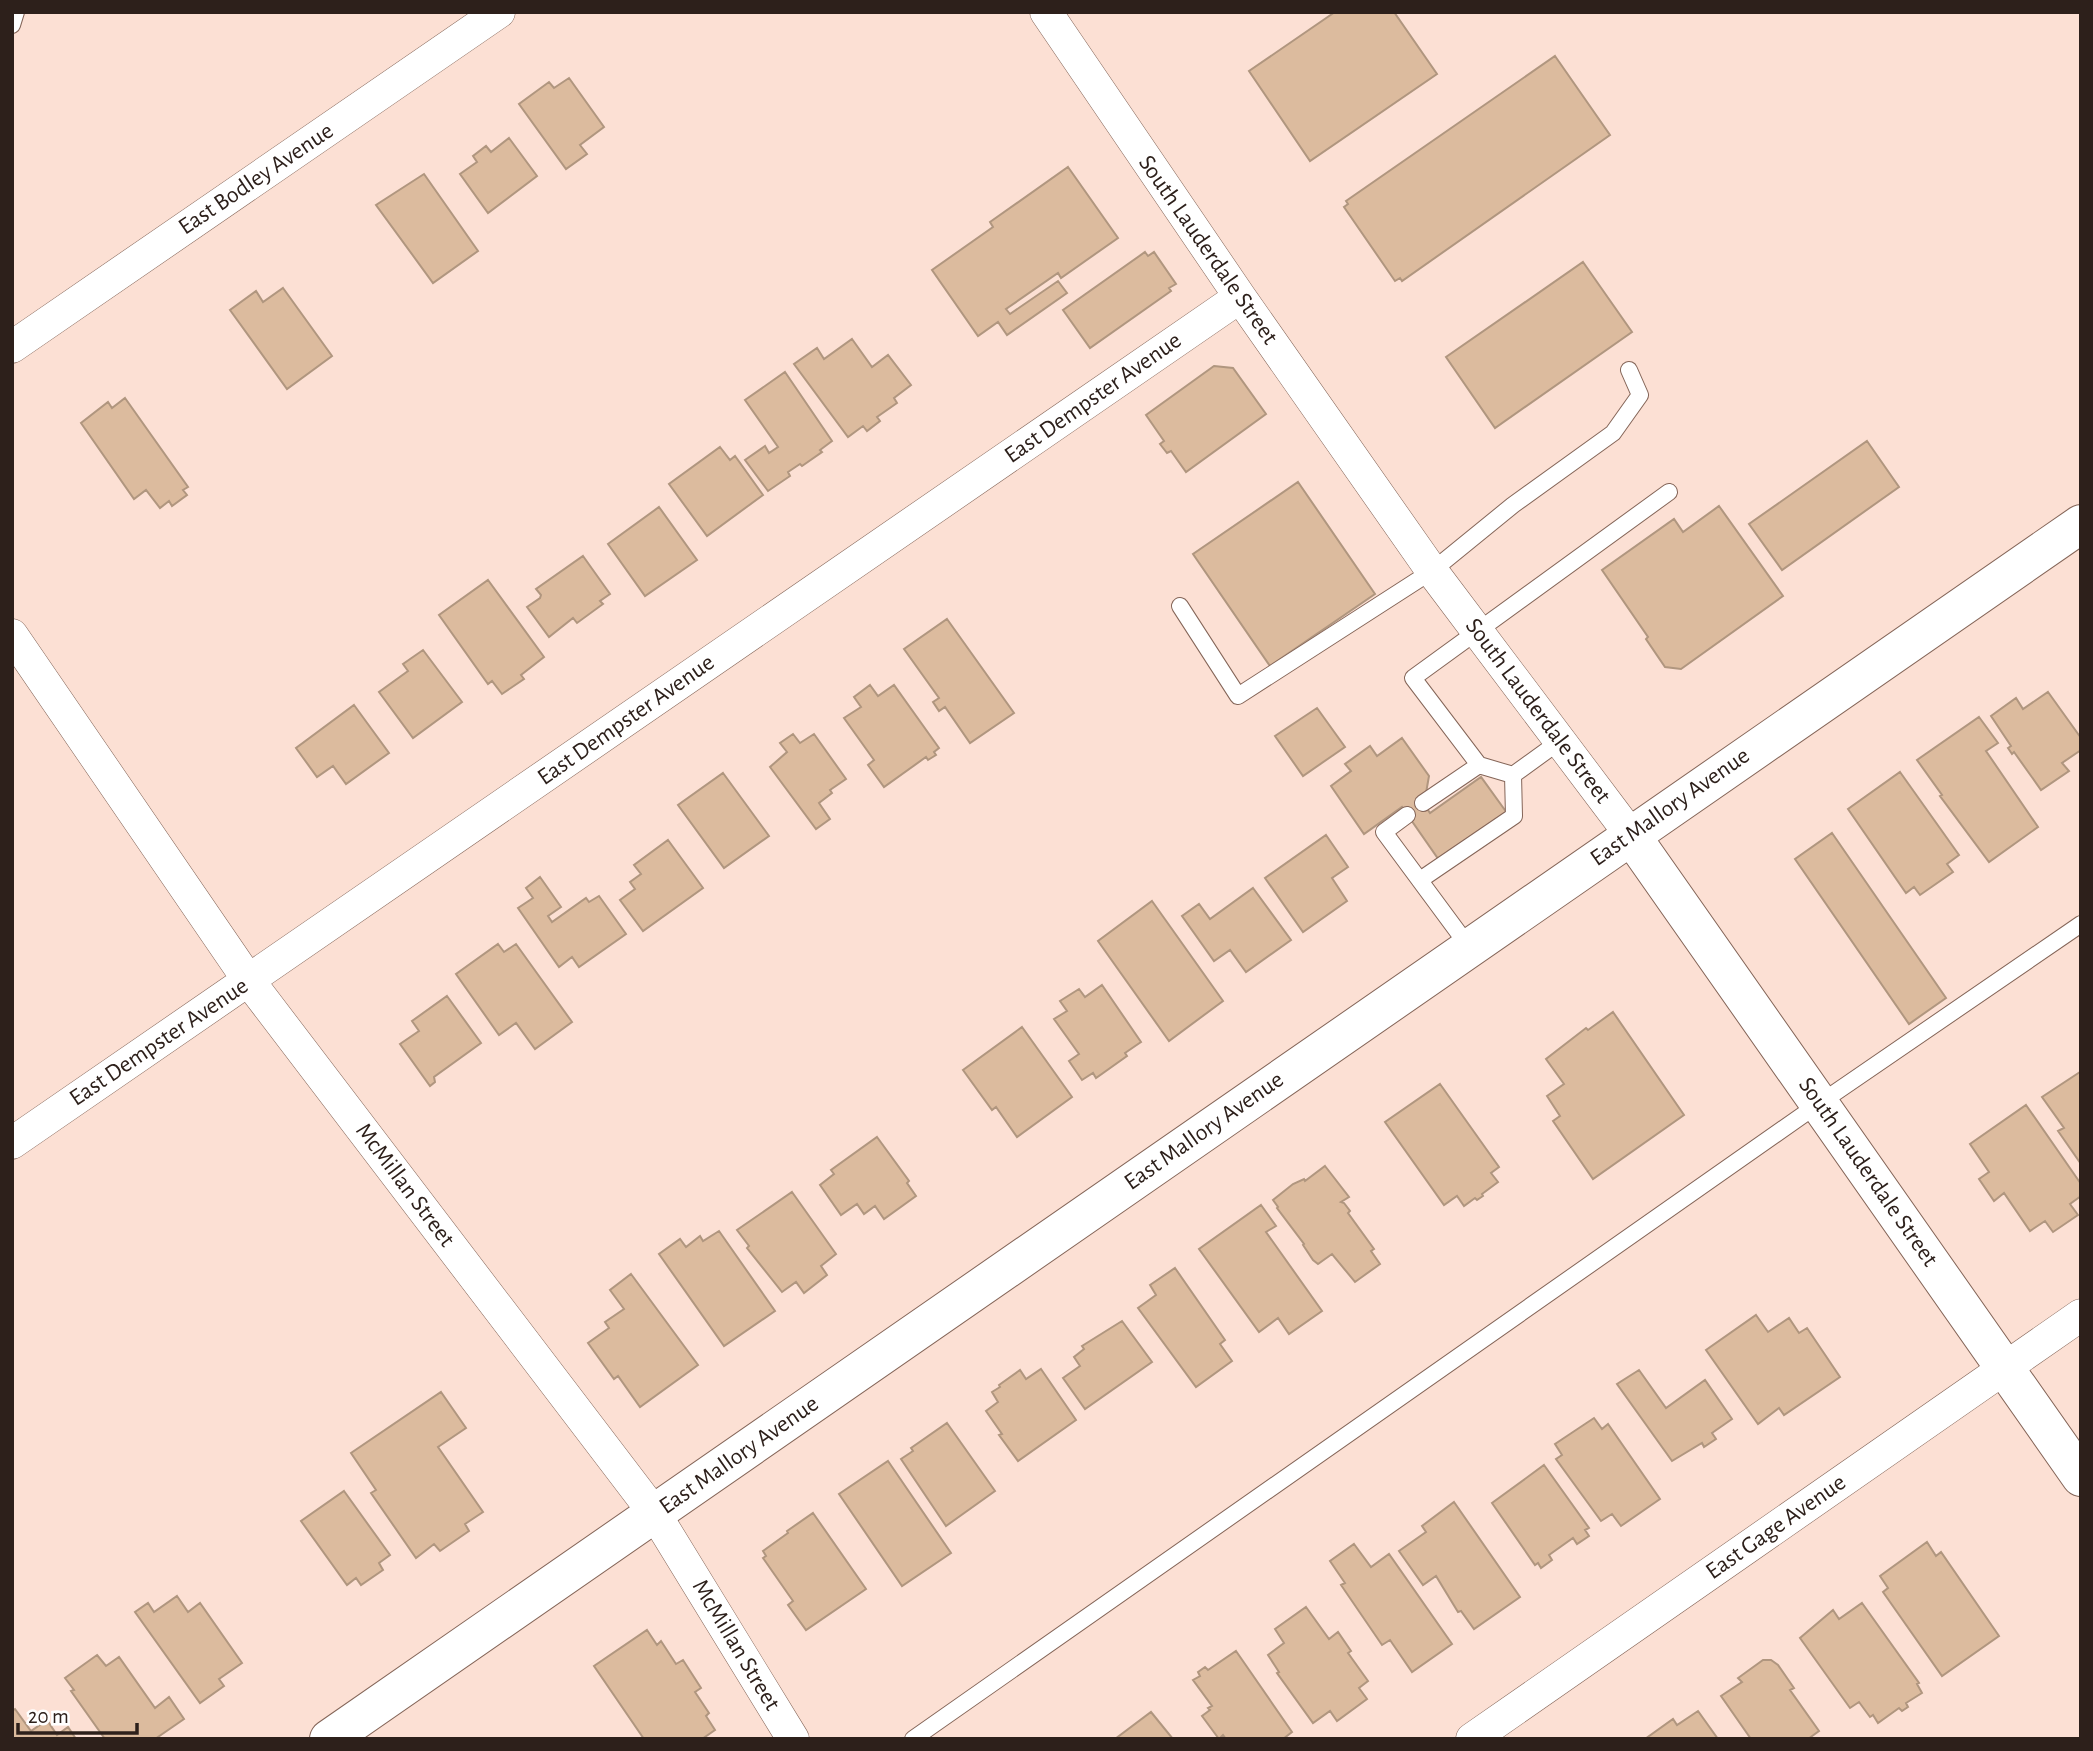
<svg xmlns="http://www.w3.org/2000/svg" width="2093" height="1751" font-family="'Alegreya Sans',sans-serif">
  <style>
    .building { fill: #dcbb9e; stroke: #b0967f; stroke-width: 2 }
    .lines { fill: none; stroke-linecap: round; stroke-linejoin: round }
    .lane-casing { stroke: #846558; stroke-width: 18 }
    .street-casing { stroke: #846558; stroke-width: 33 }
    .secondary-casing { stroke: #846558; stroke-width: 40 }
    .lane { stroke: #fff; stroke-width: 16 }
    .street { stroke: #fff; stroke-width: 32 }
    .secondary { stroke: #fff; stroke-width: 38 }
    .labels { text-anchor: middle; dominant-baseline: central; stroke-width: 5; stroke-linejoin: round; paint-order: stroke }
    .street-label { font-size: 24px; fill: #2d201b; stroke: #fff }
  </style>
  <rect width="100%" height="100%" fill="#fce0d4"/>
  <path class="building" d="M1335,12H1394L1437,74L1310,161L1249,71Z
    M1555,56L1610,135L1402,281L1400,278L1395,281L1344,207L1348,204L1346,201Z
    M569,78L604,127L580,145L587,154L566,169L519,104L549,82L554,88Z
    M509,138L537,176L488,213L460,174L477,162L473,156L486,146L491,152Z
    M1068,167L1118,238L1061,278L1058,273L1006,309L1010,314L1058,281L1067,293L1007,335L998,322L978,336L932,270L993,227L990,222Z
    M424,174L478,251L433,283L376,205Z
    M1145,252L1148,256L1154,252L1176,284L1169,288L1171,291L1090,348L1063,310Z
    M1583,262L1632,332L1495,428L1446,357Z
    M283,288L332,356L287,389L230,310L256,291L263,302Z
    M852,339L872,367L888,355L911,385L894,398L897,403L877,417L880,421L867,431L863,426L848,437L794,364L817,348L824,359Z
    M1214,366L1233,368L1266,414L1186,472L1171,451L1167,453L1160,444L1164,441L1146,415Z
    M785,372L832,441L820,450L822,452L802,466L800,464L788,472L790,476L768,491L745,460L765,446L769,453L778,447L745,400Z
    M125,398L188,487L183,490L187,495L172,506L169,501L160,508L146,490L134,499L81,423L108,402L112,408Z
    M1867,441L1899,487L1782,570L1749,524Z
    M720,447L730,460L735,456L763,495L707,536L669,484Z
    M1298,482L1375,594L1270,666L1193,554Z
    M1719,506L1783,596L1681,669L1665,667L1646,639L1648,637L1602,570L1674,519L1683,532Z
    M659,507L697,560L645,596L608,544Z
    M583,556L610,594L600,601L603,604L577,623L573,618L549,637L527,607L540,598L541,595L536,589Z
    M488,580L544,657L521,675L524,679L502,694L492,681L488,684L439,615Z
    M947,619L1014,713L970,743L945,707L939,711L933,702L939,698L904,649Z
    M423,650L462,702L413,738L379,692L408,671L403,664Z
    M870,685L878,696L894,685L939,748L934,752L936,755L928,760L926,757L884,787L868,765L874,760L844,718L861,707L854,697Z
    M2048,692L2081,738V750L2062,763L2069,771L2041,790L2014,752L2012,754L2008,748L2011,746L1991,716L2016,698L2023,709Z
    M354,705L389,753L346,784L333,766L317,777L296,748Z
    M1317,708L1345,747L1303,776L1275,736Z
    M1979,717L1998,743L1986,751L2038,827L1989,862L1940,796L1942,795L1917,760Z
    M793,734L800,743L814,734L846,779L830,790L832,793L819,803L830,819L816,829L770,767L787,752L780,743Z
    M1402,738L1429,776L1426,793L1419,797L1430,813L1481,777L1507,813L1439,860L1402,807L1364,834L1331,786L1351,771L1345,764L1370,746L1377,756Z
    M1900,772L1959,855L1947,864L1953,872L1920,895L1914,887L1906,893L1848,809Z
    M723,773L769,836L724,868L678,805Z
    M1832,833L1946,998L1909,1024L1795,859Z
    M1326,835L1348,867L1332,878L1347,901L1303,932L1265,878Z
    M668,840L703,888L643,931L620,900L635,889L630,882L641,874L634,865Z
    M540,877L561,907L548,916L552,922L586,898L589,902L599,896L626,934L579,967L572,957L559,967L518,908L533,898L526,888Z
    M1253,888L1291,940L1246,972L1230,950L1214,961L1182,916L1199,904L1210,919Z
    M1152,901L1223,1001L1169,1041L1098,941Z
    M498,944L504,952L516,944L572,1022L535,1049L516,1023L499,1035L456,974Z
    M1102,985L1141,1042L1125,1053L1127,1056L1096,1078L1093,1073L1082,1080L1069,1061L1079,1054L1054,1019L1067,1011L1060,1001L1079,989L1085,997Z
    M447,996L481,1043L434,1077L435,1082L430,1086L400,1044L419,1031L412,1021Z
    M1613,1012L1684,1115L1593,1179L1553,1121L1560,1116L1547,1096L1564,1084L1546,1059L1586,1028L1588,1030Z
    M1022,1027L1072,1097L1017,1137L996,1107L992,1110L963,1070Z
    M2080,1072L2081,1073V1164L2058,1131L2064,1128L2042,1097Z
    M1440,1084L1499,1167L1491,1173L1498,1182L1482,1194L1483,1196L1477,1200L1475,1198L1464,1206L1457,1196L1444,1205L1385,1122Z
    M2026,1105L2081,1184V1196L2070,1204L2078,1215L2053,1232L2045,1221L2030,1231L2004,1193L1994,1201L1979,1179L1989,1172L1970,1144Z
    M877,1137L909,1181L907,1183L916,1196L884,1219L875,1206L864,1214L857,1204L841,1215L820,1185L834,1174L831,1170Z
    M1325,1166L1349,1197L1341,1202L1344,1203L1350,1211L1348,1213L1374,1249L1371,1251L1380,1264L1355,1282L1332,1254L1318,1264L1313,1260L1303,1245L1304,1244L1277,1208L1278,1207L1273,1200L1293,1184L1304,1179L1305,1181Z
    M792,1192L836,1254L821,1266L827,1275L804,1293L796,1282L782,1292L747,1248L749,1246L737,1230Z
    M1261,1205L1276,1226L1266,1232L1322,1311L1289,1334L1278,1318L1259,1332L1199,1249Z
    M719,1231L775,1311L724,1346L659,1254L680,1239L686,1247L700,1236L703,1241Z
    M1175,1268L1225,1340L1220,1344L1232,1361L1196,1387L1138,1308L1156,1295L1150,1285Z
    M631,1274L698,1365L640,1407L618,1376L614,1379L588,1343L609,1328L605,1322L624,1309L610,1290Z
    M1756,1315L1768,1332L1789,1318L1799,1333L1807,1328L1840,1377L1784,1415L1779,1408L1758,1424L1706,1350Z
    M1122,1321L1152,1362L1085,1409L1063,1378L1080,1366L1074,1357L1084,1349L1082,1346Z
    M1041,1369L1076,1420L1018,1461L999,1435L1002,1434L986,1411L998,1402L992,1392L1000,1387L999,1385L1020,1370L1026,1379Z
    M1639,1370L1666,1408L1705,1380L1732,1419L1712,1433L1716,1439L1704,1447L1702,1443L1672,1461L1617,1384Z
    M441,1392L466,1428L438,1447L483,1512L465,1524L469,1531L440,1551L434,1544L416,1558L371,1493L376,1490L351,1453Z
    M1594,1418L1602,1429L1608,1424L1660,1499L1621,1526L1612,1514L1601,1521L1556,1459L1562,1455L1555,1444Z
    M947,1423L995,1491L946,1526L901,1459L913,1451L911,1448Z
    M888,1461L951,1553L902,1586L839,1494Z
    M1544,1465L1589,1528L1585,1530L1589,1536L1577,1544L1573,1538L1549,1555L1552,1560L1541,1568L1538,1563L1535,1565L1492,1503Z
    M344,1491L390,1555L379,1563L383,1570L361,1585L356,1578L347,1585L301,1521Z
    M1454,1502L1520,1597L1474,1629L1461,1611L1458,1612L1436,1576L1423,1585L1399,1551L1426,1532L1422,1526Z
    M813,1513L866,1589L806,1630L788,1605L793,1601L763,1558L766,1556L763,1551L788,1533L787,1531Z
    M1927,1542L1936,1556L1941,1552L1999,1636L1942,1676L1883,1592L1888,1588L1880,1576Z
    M1354,1544L1371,1567L1389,1554L1452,1644L1412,1672L1390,1640L1382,1645L1341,1585L1345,1583L1330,1561Z
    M177,1596L188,1612L200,1603L242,1663L219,1679L224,1686L200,1703L135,1612L148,1603L154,1612Z
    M1862,1603L1919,1683L1917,1684L1922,1693L1906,1703L1908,1707L1902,1711L1899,1708L1878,1723L1873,1715L1870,1717L1859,1702L1850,1708L1800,1638L1833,1610L1839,1619Z
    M1306,1607L1329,1639L1338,1632L1351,1651L1348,1653L1368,1681L1359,1688L1367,1699L1337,1721L1330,1711L1313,1723L1277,1673L1279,1672L1268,1655L1284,1643L1275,1629Z
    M647,1630L657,1645L661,1641L676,1664L683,1660L701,1688L695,1692L709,1713L706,1716L715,1730L702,1739H644L594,1666Z
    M1236,1651L1292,1732L1283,1739H1226L1223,1735L1219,1739L1202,1716L1210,1710L1208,1708L1212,1706L1193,1680L1200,1676L1198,1672L1205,1667L1208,1670Z
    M97,1655L106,1666L119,1657L155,1708L169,1697L184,1719L155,1739H105L71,1691L74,1690L65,1678Z
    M1763,1660H1771L1778,1665L1794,1688L1790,1690L1819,1731L1808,1739H1751L1721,1696L1742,1682L1738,1678Z
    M15,1709L31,1731L47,1720L57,1735L68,1727L76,1739H12V1711Z
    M1698,1711L1718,1739H1645L1673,1719L1677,1725Z
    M1151,1712L1173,1739H1115Z"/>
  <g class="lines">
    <defs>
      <path id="lane" d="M12,25L16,12
        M1180,606L1238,696L1432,571L1513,505L1613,433L1640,395L1629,370
        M1479,765L1413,678L1669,492
        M1423,803L1479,765L1513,775L1560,741
        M1407,815L1384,832L1469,947
        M1420,880L1514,816L1513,775
        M913,1739L1820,1103L2081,924"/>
      <path id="street" d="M1046,12L1240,297L1432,571L1630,834
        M12,347L499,12
        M12,635L249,981L655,1514L793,1739
        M12,1143L1240,297
        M1472,1739L2081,1315"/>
      <path id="secondary" d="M1630,834L2081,1477
        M329,1739C914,1336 1495,927 2081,524"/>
    </defs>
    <use href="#lane" class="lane-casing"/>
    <use href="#street" class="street-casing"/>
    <use href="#secondary" class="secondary-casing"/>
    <use href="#lane" class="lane"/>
    <use href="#street" class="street"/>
    <use href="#secondary" class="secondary"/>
  </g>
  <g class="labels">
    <g class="street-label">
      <text transform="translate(256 179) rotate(-34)">East Bodley Avenue</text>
      <text transform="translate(1208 250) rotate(55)">South Lauderdale Street</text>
      <text transform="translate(1093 398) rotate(-35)">East Dempster Avenue</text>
      <text transform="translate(1538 711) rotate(53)">South Lauderdale Street</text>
      <text transform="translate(626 720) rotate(-35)">East Dempster Avenue</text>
      <text transform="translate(1670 807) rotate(-35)">East Mallory Avenue</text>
      <text transform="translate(159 1042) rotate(-34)">East Dempster Avenue</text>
      <text transform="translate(1204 1131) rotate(-35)">East Mallory Avenue</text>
      <text transform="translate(1868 1172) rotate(55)">South Lauderdale Street</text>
      <text transform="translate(405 1185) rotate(53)">McMillan Street</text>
      <text transform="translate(739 1455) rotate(-35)">East Mallory Avenue</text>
      <text transform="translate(1776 1527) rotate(-35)">East Gage Avenue</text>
      <text transform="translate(736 1645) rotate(59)">McMillan Street</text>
    </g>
  </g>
  <rect width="2093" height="1751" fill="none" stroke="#2d201b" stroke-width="28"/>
  <path d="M18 1723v10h119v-10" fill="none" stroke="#2d201b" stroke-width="3.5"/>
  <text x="28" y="1723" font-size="21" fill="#2d201b" stroke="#ffffff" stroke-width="5" paint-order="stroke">20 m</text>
</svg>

______

> EXERCISE BRIEF
Scan the records above, then copy out each line that mentions "lines".

> RESULT FOR THIS EXERCISE
    .lines { fill: none; stroke-linecap: round; stroke-linejoin: round }
  <g class="lines">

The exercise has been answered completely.